Members of the Malosi Project posing for a photo.
The Malosi Project's 2021 exec team. From left to right: Maria Sefo, Analeah Petaia, David Tupou, Bella Chan Mow and Tupou Valu.

The Malosi Project, established in 2016, is run by Pacific Law student volunteers. The organisation’s name is inspired by its founding patron, Judge Ida Malosi, New Zealand’s first female Pacific judge. “Malosi” also means “strong” or “strength” in Samoan and serves as an acronym for Movement for Action and Law to Overcome Social Injustice.

Now, thanks to generous support from litigation firm Meredith Connell, the project has just been given a funding boost which will cover its costs for three more years.

David Tupou, the organisation’s co-president, says a large part of the project is focused on outreach programmes at low-decile high schools that have a large population of Pacific students. By showing these students that it’s not only possible for Pacific youth to attend university but to thrive there, David hopes the Malosi Project volunteers can act as role models and encourage more students to study law at a tertiary level.

“It’s really about making it accessible and showing that they can study law if they want to,” he says. “They just need that confidence.”

David, who is currently in his final year of studying law, says he has been involved with the Malosi Project since 2019 and relishes being able to act as a positive role model for the participating high school students.

“The main reason I joined was because I thought it was a good opportunity to give back,” he says. “I’m from a decile-one school and I know how important these opportunities are.”

As well as conducting one-off visits to schools, where members participate in career events, tertiary fairs, Q&A sessions and legal activity workshops, the Malosi Project also holds mooting competitions between schools, giving students the chance to develop some basic legal skills in a fun way.

The project also interacts with the wider community through placements at the Community Legal Services South Trust in Ōtara (formerly the Ōtara Community Law Centre) where law students can give back to disadvantaged communities through pro-bono volunteering while also gaining work experience by assisting practising lawyers with research and administrative tasks.

By encouraging a greater knowledge of the law, David hopes the Malosi Project will help promote discourse on legal and policy issues affecting Pacific people and educate more young people about their legal rights and entitlements.

David says the high school students who have been involved in the programme so far have “absolutely loved it”, with many taking the opportunity not only to ask about legal matters, but also about what daily life at university is like for Pacific students.
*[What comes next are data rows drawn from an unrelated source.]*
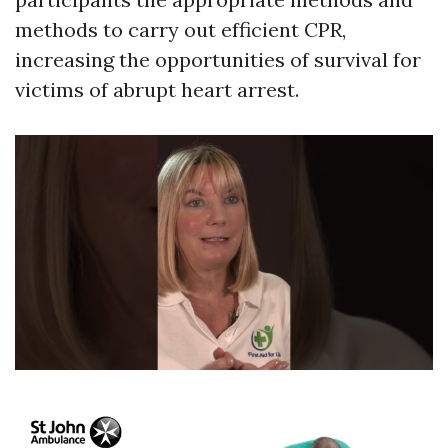
methods to carry out efficient CPR,
increasing the opportunities of survival for
victims of abrupt heart arrest.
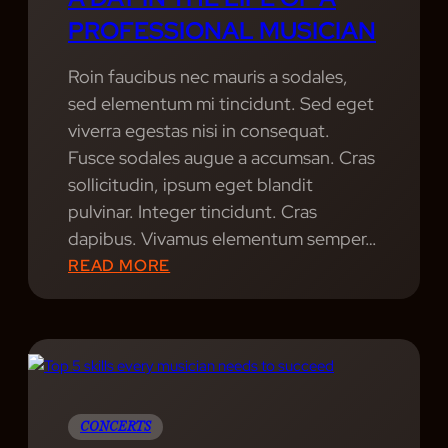
A
PROFESSIONAL MUSICIAN
R
S
Roin faucibus nec mauris a sodales,
:
sed elementum mi tincidunt. Sed eget
A
viverra egestas nisi in consequat.
C
Fusce sodales augue a accumsan. Cras
L
sollicitudin, ipsum eget blandit
O
pulvinar. Integer tincidunt. Cras
S
dapibus. Vivamus elementum semper…
E
:
READ MORE
R
A
L
D
O
A
O
Y
K
I
A
N
CONCERTS
T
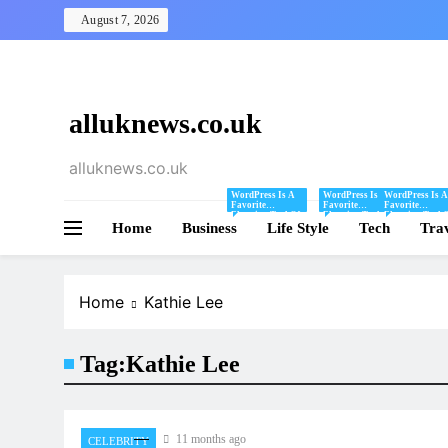
Skip
August 7, 2026
to
content
alluknews.co.uk
alluknews.co.uk
WordPress Is A
WordPress Is A
WordPress Is A
Favorite
Favorite
Favorite
Blogging Tool Of
Blogging Tool Of
Blogging Tool 
Home
Business
Mine And I Share
Life Style
Mine And I Share
Tech
Mine And I Sha
Tra
Tips And Tricks
Tips And Tricks
Tips And Tricks
For Using
For Using
For Using
WordPress Here.
WordPress Here.
WordPress Here
Home
Kathie Lee
Tag:
Kathie Lee
11 months ago
CELEBRITY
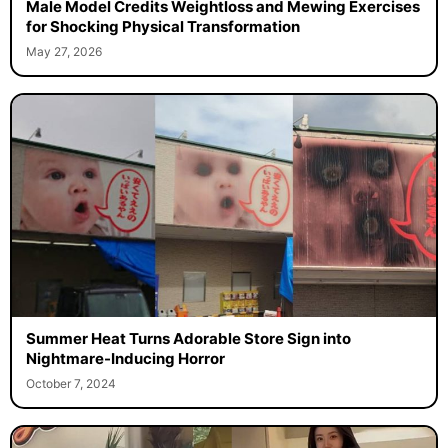
Male Model Credits Weightloss and Mewing Exercises
for Shocking Physical Transformation
May 27, 2026
Summer Heat Turns Adorable Store Sign into
Nightmare-Inducing Horror
October 7, 2024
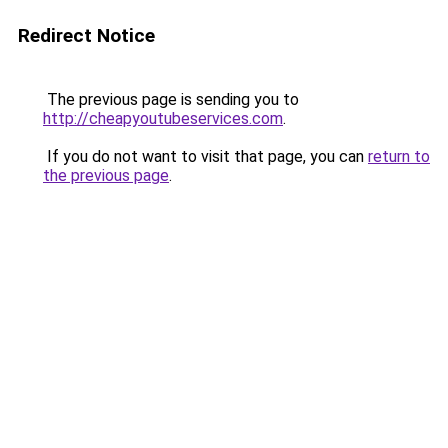
Redirect Notice
The previous page is sending you to
http://cheapyoutubeservices.com
.
If you do not want to visit that page, you can
return to
the previous page
.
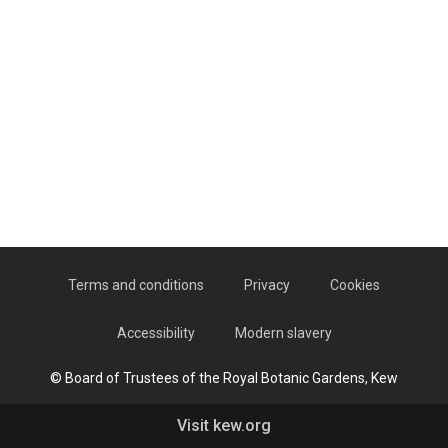
Terms and conditions
Privacy
Cookies
Accessibility
Modern slavery
© Board of Trustees of the Royal Botanic Gardens, Kew
Visit kew.org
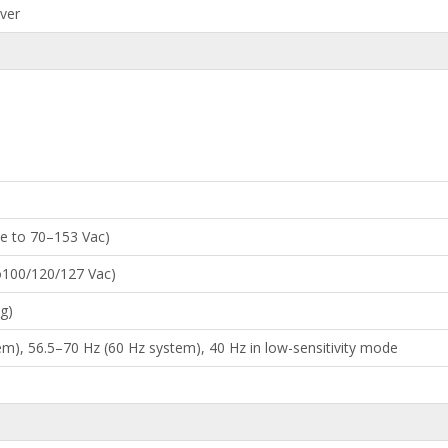
iver
le to 70–153 Vac)
to100/120/127 Vac)
g)
m), 56.5–70 Hz (60 Hz system), 40 Hz in low-sensitivity mode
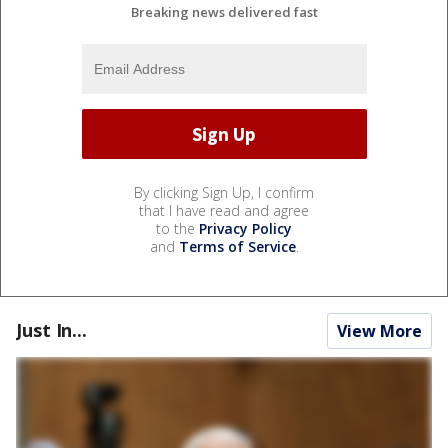
Breaking news delivered fast
By clicking Sign Up, I confirm
that I have read and agree
to the
Privacy Policy
and
Terms of Service
.
Just In...
View More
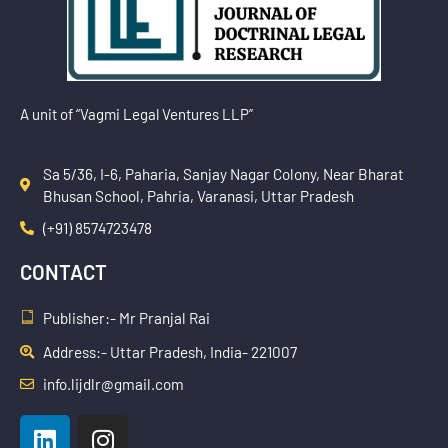
A unit of “Vagmi Legal Ventures LLP”
Sa 5/36, I-6, Paharia, Sanjay Nagar Colony, Near Bharat
Bhusan School, Pahria, Varanasi, Uttar Pradesh
(+91) 8574723478
CONTACT
Publisher:- Mr Pranjal Rai
Address:- Uttar Pradesh, India- 221007
info.lijdlr@gmail.com
L
I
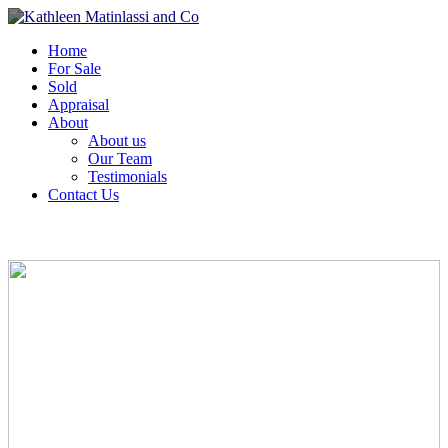
Home
For Sale
Sold
Appraisal
About
About us
Our Team
Testimonials
Contact Us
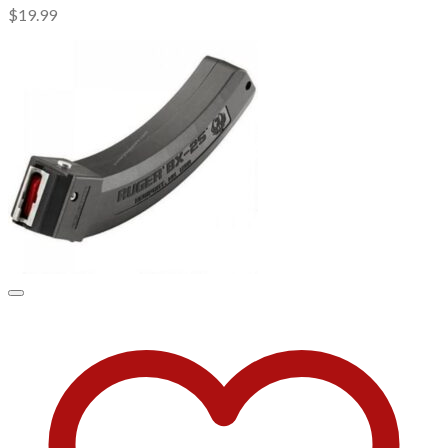
$
19.99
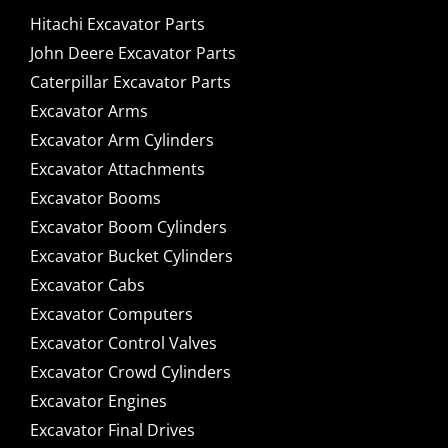
Hitachi Excavator Parts
John Deere Excavator Parts
Caterpillar Excavator Parts
Excavator Arms
Excavator Arm Cylinders
Excavator Attachments
Excavator Booms
Excavator Boom Cylinders
Excavator Bucket Cylinders
Excavator Cabs
Excavator Computers
Excavator Control Valves
Excavator Crowd Cylinders
Excavator Engines
Excavator Final Drives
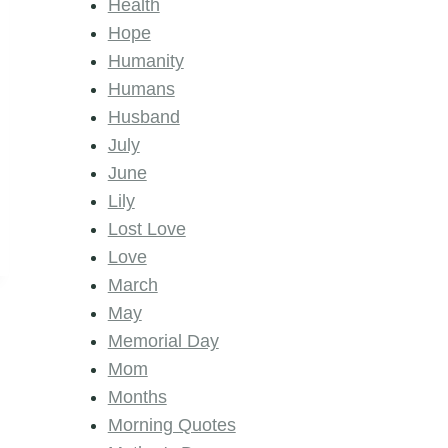
Health
Hope
Humanity
Humans
Husband
July
June
Lily
Lost Love
Love
March
May
Memorial Day
Mom
Months
Morning Quotes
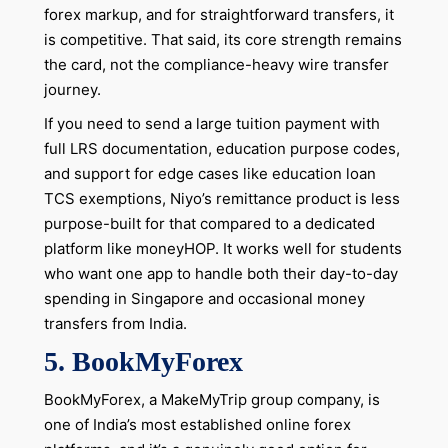
forex markup, and for straightforward transfers, it
is competitive. That said, its core strength remains
the card, not the compliance-heavy wire transfer
journey.
If you need to send a large tuition payment with
full LRS documentation, education purpose codes,
and support for edge cases like education loan
TCS exemptions, Niyo’s remittance product is less
purpose-built for that compared to a dedicated
platform like moneyHOP. It works well for students
who want one app to handle both their day-to-day
spending in Singapore and occasional money
transfers from India.
5. BookMyForex
BookMyForex, a MakeMyTrip group company, is
one of India’s most established online forex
The Malosi Project currently has six law students on its executive team, and around 50 members in total. And David says although the volunteers are so passionate about what they do they would fund the whole operation themselves if it were possible, they were overjoyed recently to receive the support from Meredith Connell.

“We were ecstatic, we were absolutely so excited.”

The focus now, he says, is to continue to find ways to connect with young Pacific people across Auckland and to extend the mooting competition so more schools can take part.

“I want to see growth every year,” he says.